ISO 21448 / SOTIF (Automotive)
This standard is specific for Safety Of The Intended Functionality (SOTIF). SOTIF is defined as “the absence of unreasonable risk due to hazards resulting from functional insufficiencies of the intended functionality, or by reasonably foreseeable misuse by persons”. The standard ISO 21448 provides guidance on the applicable design and verification and validation measures needed to achieve the SOTIF. It does not apply to cases covered by the ISO 26262 or to hazards directly caused by the system technology.
EN 15194 (EPAC Bicycles)
This European Standard applies to the EPAC (Electrically Power Assisted Cycle) bicycles, manufactured from October 2017 onward, for private and commercial uses. It covers all common significant hazards, hazardous situations and events, and specifies the safety related requirements for the design, assembly and testing ofthe EPAC bicycles having a maximum saddle height of 635 mm and intended for use on public roads. It also lays down guidelines for instructions on the use and care of such bicycles.
ISO 25119 (Agriculture Machinery)
This standard specifies how to design and develop safety-related parts of control systems on tractors used in agriculture and forestry, on self-propelled ride-on machines and mounted, semi-mounted and trailed machines used in agriculture and on mobile municipal equipment (e.g. sweepers, snowploughs and fire trucks machines).
EN 16590 (Agriculture Machinery)
This standard is intended for safety-related parts of control systems applied in the design and development of tractors and machinery for agriculture and forestry. In 2018, it has been superseded by the ISO 25119.
UNI EN 50126, UNI EN 50127, EN 50128, EN 50129 (Railway)
These CENELEC rules are all related to the guided transport systems (GTS). EN 50126 defines the reliability, availability, maintainability and safety (RAMS) aspects, their interactions and the process for handling them, specifying requirements and then demonstrating that these requirements are achieved; EN 50127 covers the specifications from a normative point of view; EN 50128 and EN 50129 make reference to the safety-related electronic systems for use in railway control and protection applications, respectively from a software and a hardware point of view.
IEC 62304 (Medical Devices)
IEC 62304 covers the life cycle process for the development of medical software and software within medical devices. It complies with both, the European Union and the United States regulations and requirements.
ISO 14971 (Medical Devices)
ISO 14971 is a standard for the application of risk management to medical devices. It establishes the requirements, during the product life cycle, to determine the safety of a medical device by the manufacturer handling the risk management.
IEC 60601 (Medical Devices)
IEC 60601 consists in a series of technical standards focused on the safety of medical- electrical equipment.
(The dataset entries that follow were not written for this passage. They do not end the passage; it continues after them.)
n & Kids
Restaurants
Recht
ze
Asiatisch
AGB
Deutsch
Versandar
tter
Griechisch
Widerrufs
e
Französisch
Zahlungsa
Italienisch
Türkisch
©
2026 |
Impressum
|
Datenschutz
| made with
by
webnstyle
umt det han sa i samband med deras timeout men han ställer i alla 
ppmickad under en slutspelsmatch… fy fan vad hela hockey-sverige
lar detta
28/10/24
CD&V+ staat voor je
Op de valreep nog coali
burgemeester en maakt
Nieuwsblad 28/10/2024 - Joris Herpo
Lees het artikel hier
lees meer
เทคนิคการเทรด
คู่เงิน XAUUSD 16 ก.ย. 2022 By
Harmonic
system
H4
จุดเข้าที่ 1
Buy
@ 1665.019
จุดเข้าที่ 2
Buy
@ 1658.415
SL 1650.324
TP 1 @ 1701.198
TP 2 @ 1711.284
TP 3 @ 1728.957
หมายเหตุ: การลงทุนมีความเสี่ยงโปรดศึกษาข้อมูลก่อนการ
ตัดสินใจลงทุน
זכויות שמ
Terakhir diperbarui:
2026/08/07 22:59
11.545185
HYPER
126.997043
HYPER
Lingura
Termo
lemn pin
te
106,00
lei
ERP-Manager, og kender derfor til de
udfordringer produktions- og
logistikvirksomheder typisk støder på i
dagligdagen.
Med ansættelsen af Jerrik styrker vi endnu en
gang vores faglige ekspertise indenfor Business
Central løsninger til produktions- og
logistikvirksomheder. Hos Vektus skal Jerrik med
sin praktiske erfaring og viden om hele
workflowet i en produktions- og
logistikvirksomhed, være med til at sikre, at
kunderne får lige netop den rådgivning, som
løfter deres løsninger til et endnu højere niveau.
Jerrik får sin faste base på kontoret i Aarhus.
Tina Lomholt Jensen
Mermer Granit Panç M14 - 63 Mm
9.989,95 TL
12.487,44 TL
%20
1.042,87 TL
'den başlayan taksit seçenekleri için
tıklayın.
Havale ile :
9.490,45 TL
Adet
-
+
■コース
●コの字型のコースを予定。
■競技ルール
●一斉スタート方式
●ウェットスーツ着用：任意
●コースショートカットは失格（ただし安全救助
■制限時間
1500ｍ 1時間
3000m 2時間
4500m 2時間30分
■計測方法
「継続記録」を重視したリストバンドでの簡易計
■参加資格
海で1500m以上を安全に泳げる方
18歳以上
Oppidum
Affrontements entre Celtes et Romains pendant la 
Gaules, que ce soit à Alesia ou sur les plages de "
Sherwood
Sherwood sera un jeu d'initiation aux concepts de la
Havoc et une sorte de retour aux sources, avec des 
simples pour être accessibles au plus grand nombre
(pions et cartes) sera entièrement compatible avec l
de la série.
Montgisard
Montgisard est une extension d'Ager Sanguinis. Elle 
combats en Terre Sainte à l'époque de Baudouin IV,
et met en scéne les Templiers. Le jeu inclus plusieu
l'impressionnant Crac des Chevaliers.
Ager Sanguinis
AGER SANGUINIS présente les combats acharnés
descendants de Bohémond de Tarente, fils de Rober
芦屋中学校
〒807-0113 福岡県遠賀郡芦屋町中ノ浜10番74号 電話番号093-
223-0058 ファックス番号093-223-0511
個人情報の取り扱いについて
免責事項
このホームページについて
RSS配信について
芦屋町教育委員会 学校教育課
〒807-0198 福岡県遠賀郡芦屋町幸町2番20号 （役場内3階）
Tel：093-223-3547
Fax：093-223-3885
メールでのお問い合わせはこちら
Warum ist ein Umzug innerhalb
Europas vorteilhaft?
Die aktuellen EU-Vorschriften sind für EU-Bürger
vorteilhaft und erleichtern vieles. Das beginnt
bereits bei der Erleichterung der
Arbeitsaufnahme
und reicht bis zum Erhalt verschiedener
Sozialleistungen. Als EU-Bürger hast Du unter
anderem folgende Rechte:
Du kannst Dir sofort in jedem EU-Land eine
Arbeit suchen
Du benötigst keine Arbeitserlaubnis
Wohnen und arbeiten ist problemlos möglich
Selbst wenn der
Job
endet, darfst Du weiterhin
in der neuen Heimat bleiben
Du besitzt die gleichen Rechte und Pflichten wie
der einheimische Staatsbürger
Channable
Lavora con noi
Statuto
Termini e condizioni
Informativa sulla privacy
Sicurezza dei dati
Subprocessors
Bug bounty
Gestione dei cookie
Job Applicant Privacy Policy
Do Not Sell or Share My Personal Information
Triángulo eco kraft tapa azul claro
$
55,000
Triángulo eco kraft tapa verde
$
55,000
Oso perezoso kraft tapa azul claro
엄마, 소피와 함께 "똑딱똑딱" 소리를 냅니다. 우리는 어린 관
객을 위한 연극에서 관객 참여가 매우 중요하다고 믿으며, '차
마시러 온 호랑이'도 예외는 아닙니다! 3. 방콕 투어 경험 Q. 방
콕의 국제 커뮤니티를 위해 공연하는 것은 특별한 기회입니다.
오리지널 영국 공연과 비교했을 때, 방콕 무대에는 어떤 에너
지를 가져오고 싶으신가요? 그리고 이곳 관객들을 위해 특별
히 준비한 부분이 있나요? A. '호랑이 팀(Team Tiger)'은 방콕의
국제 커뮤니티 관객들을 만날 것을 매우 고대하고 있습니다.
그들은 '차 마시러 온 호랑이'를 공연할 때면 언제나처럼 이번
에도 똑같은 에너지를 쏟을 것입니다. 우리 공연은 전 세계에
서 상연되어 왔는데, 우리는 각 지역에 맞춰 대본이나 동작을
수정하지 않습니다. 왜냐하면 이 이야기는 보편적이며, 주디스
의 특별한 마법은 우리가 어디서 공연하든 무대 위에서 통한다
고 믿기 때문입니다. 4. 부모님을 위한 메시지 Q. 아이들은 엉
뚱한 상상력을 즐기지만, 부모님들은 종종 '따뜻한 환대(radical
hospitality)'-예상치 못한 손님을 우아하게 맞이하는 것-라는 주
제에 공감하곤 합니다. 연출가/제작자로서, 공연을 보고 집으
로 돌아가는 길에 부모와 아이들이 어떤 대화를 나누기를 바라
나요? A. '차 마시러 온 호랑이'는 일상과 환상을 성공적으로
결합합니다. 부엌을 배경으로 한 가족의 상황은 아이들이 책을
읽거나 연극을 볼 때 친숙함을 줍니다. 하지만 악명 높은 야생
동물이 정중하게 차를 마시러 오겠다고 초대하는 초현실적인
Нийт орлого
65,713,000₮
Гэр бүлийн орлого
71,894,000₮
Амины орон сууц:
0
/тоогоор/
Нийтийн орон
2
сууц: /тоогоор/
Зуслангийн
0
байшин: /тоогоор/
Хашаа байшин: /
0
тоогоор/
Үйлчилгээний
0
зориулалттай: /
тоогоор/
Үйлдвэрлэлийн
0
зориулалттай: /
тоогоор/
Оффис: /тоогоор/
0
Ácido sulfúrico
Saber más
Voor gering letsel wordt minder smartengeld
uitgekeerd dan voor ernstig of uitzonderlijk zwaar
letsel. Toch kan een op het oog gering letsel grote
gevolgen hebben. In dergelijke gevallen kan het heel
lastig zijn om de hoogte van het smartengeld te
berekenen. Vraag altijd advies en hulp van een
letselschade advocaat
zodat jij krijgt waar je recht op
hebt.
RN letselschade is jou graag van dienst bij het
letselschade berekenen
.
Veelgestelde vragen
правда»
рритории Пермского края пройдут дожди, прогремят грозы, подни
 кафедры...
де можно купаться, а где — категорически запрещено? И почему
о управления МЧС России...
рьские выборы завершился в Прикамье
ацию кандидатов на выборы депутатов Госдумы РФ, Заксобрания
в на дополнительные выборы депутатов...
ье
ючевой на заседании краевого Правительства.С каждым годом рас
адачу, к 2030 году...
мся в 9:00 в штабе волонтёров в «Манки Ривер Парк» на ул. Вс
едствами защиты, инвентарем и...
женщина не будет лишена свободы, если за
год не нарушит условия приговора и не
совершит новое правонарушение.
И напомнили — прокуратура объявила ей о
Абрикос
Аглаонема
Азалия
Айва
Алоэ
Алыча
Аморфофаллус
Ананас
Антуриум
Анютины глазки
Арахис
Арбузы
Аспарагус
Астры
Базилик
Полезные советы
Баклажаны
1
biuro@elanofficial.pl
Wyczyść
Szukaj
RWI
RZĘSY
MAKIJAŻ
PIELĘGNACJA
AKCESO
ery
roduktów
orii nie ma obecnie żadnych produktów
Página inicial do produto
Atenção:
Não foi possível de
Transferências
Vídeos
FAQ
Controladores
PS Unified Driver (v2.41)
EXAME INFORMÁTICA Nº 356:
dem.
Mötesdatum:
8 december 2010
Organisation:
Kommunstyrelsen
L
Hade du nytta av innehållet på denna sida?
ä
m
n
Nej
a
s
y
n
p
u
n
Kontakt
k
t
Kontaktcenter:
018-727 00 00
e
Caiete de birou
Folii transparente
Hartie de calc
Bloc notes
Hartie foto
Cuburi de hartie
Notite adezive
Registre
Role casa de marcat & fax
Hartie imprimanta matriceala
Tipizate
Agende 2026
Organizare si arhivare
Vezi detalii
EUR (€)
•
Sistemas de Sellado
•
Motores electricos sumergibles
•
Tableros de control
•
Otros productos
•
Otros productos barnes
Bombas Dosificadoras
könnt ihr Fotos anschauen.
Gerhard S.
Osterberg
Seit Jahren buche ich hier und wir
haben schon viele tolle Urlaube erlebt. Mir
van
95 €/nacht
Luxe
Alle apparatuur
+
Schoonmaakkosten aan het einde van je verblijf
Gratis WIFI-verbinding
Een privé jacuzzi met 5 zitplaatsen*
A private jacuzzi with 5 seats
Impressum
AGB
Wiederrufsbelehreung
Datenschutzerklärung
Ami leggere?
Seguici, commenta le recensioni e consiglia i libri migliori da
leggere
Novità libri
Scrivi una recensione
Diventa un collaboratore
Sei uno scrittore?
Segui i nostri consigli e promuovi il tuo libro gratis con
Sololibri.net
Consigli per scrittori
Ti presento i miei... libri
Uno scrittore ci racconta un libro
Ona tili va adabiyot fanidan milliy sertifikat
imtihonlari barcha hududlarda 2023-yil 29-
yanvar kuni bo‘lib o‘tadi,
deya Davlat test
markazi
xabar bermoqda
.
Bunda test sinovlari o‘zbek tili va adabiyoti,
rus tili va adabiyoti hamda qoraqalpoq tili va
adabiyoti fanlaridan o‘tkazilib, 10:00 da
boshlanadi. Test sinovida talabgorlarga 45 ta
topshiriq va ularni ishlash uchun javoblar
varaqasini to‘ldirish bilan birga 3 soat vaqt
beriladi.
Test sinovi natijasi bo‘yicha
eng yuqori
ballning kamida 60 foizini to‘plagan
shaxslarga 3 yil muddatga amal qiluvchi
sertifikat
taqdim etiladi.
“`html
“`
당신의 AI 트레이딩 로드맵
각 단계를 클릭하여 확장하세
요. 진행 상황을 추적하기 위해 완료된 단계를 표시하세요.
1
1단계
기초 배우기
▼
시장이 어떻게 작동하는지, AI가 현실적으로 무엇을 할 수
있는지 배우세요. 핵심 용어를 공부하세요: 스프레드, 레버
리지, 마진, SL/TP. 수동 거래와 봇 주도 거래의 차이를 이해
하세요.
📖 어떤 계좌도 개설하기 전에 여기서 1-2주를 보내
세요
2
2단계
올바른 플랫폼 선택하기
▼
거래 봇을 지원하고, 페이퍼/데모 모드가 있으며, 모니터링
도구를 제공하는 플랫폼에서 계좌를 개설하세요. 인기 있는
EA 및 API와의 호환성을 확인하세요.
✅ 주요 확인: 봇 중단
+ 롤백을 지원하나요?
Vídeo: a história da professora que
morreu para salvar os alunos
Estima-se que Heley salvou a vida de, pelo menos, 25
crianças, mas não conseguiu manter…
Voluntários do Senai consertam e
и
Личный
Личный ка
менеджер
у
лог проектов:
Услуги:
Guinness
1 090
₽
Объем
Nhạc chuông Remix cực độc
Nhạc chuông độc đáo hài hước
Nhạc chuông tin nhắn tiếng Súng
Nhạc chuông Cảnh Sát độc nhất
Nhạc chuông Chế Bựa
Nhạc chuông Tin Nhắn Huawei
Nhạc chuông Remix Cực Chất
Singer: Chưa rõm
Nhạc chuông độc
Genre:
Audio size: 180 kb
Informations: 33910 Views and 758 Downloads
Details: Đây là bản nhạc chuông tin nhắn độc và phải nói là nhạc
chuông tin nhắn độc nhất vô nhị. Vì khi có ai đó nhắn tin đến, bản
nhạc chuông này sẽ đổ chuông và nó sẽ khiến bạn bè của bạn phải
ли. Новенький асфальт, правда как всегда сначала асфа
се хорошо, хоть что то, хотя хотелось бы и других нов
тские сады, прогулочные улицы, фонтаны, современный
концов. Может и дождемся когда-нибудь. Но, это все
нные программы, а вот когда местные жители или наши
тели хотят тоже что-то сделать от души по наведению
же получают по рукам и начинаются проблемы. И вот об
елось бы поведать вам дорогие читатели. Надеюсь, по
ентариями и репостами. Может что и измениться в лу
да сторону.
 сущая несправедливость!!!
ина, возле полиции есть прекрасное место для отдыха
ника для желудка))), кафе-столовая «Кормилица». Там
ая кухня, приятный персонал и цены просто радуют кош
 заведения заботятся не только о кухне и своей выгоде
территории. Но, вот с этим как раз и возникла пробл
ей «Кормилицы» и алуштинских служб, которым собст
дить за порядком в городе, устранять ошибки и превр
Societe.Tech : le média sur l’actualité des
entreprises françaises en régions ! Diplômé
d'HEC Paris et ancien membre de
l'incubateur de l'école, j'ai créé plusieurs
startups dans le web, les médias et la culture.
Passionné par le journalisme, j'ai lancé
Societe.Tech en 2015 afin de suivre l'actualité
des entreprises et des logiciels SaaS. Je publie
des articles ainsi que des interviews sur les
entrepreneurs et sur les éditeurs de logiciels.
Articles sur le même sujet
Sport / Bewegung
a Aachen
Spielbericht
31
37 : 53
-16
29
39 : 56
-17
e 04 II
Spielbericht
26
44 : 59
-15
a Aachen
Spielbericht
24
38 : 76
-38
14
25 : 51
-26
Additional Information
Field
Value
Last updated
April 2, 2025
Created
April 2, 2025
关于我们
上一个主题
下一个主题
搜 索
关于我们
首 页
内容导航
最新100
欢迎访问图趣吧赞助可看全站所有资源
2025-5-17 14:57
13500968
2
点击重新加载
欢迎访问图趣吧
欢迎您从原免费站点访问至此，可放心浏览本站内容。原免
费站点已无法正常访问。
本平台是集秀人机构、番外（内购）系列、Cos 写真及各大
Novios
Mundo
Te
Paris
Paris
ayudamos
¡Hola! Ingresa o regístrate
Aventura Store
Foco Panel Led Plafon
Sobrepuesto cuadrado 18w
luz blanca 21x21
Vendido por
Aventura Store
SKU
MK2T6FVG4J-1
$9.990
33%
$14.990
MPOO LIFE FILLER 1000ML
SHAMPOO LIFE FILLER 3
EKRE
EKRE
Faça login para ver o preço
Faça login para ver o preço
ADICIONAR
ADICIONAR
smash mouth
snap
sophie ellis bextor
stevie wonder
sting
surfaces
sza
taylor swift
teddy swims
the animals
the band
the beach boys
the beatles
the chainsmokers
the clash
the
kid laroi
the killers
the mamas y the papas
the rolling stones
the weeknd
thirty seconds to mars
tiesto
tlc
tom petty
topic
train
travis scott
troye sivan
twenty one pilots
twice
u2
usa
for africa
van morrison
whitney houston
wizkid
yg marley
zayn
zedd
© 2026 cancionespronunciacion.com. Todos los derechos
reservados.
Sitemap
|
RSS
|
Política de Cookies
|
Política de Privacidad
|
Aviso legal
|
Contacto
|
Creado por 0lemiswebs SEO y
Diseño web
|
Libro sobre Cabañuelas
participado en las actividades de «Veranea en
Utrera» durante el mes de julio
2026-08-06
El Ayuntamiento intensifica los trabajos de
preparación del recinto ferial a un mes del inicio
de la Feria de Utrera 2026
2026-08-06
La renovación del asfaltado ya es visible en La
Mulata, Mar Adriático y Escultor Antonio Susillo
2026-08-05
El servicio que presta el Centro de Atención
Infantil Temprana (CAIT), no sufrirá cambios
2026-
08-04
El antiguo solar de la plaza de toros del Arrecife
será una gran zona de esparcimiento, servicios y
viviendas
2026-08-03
In many countries over the world, the compliancy with this standard has become necessary for the electrical- medical equipment commercialization, commonly associated to the request of conformity with the specific directives of the local Health Agency (e.g. EMA in the EU, NMPA in China, FDA in the US, etc…).
IEC 60880 — Nuclear Power Plants
IEC 60880 - Instrumentation and control systems important to safety - is a standard covering the software aspects of the safety functions performing A-level functions.
IEC 63168 — Active Assisted Living
IEC 63168 (all parts) specifies AAL specific functional safety requirements of electrical/electronic (E/E) safety-related systems for cooperative multiple systems that are operated together in a connected home environment.